I don't know that I would call the requirements "data cleansing" (at least not the way I use the term .. see my blog at
horizontal data dancing - it seems to me that since the "immediate goal is to isolate trend data for further analysis" it is more of a feature extraction problem.
There are many ways of going about this. For the artificial data of Example 1, and if we take a post hoc view (that is we have seen all the data before we want to extract the trend information), then a regression with dummy variables to isolate the shock effect should suit the situation.
Now, if you want an estimate of trend at every time period and you take the "sliding" viewpoint (that is, at any intant you know nothing about the future, and the shock comes as a complete shock to you) then a Bayesian approach might suit. Essentially you start with a prior for the mean and variance of the level and trend and update that as each new data point comes along. When an 'outlier' comes along, this increases (massively in this case) the instantaneous estimate variance of the variance of the level and the trend.. at that point you become very uncertain about future forecasts.
You can find this sort of logic expounded in works by Harrison and West - google for BATS Bayesian Analysis of Time Series
For the second example, you might want to treat it the same way (Bayesian), or you might want (post hoc) to divide the series into epochs (pre and post period 16 are arguably different in kind; but post 16 looks like it could be one series with possibly increasing variance, and some persistence of shocks - it could possibly be modelled by an AR (autoregressive) approach.
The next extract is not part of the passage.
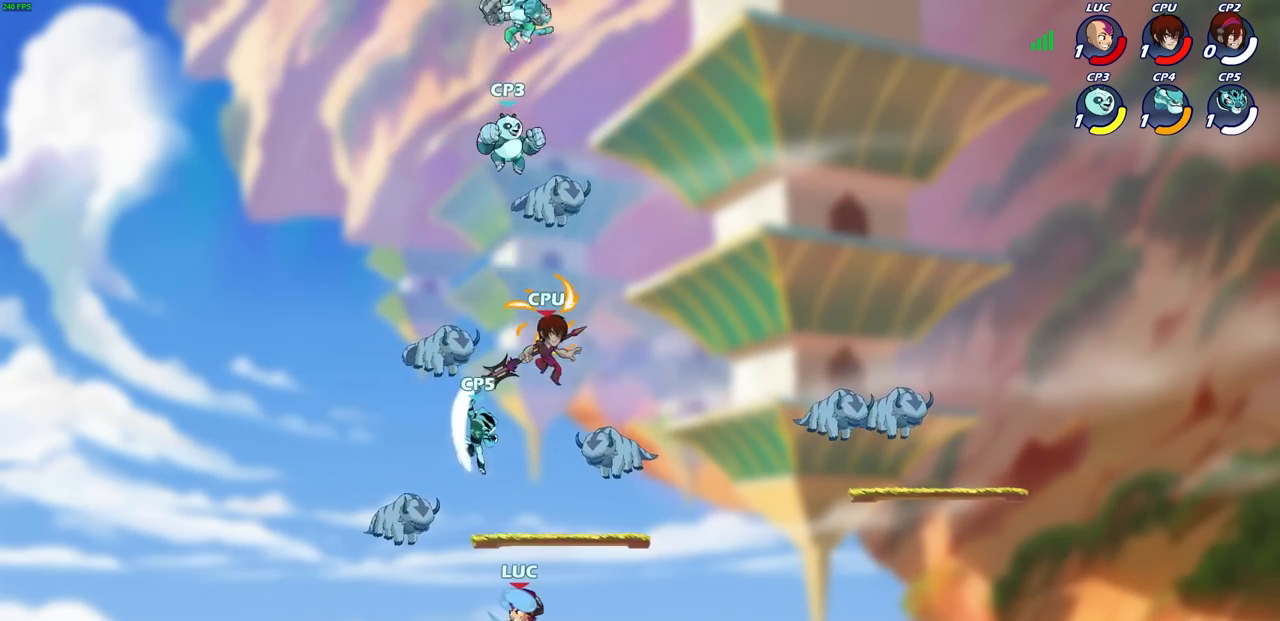
{"buttons": ["CIRCLE"], "left_stick": "center", "right_stick": "center", "events": [[100, "left_stick", "center"]]}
There is some commercial software called AutoBox that will do some of this sort of work automagically for you.
Which approach you want to take depends on your objectives. Do you want a single number ("trend") for each time series? Or do you want to extract another time series called "forward estimate of underlying trend"? Or yet another possibility, a time series called "smoothed estimate of trend" (which involves looking forwards and backwards).
Personally, each time I have come across such pikes in a web site analysis, I could explain the reason after cross-referencing it with other data. From experience, and of course this is an all empirical statement, those were "events" that could not be the object of predictive modeling, since their occured in a chaotic world (i.e. the world of business where unpredictable things happen).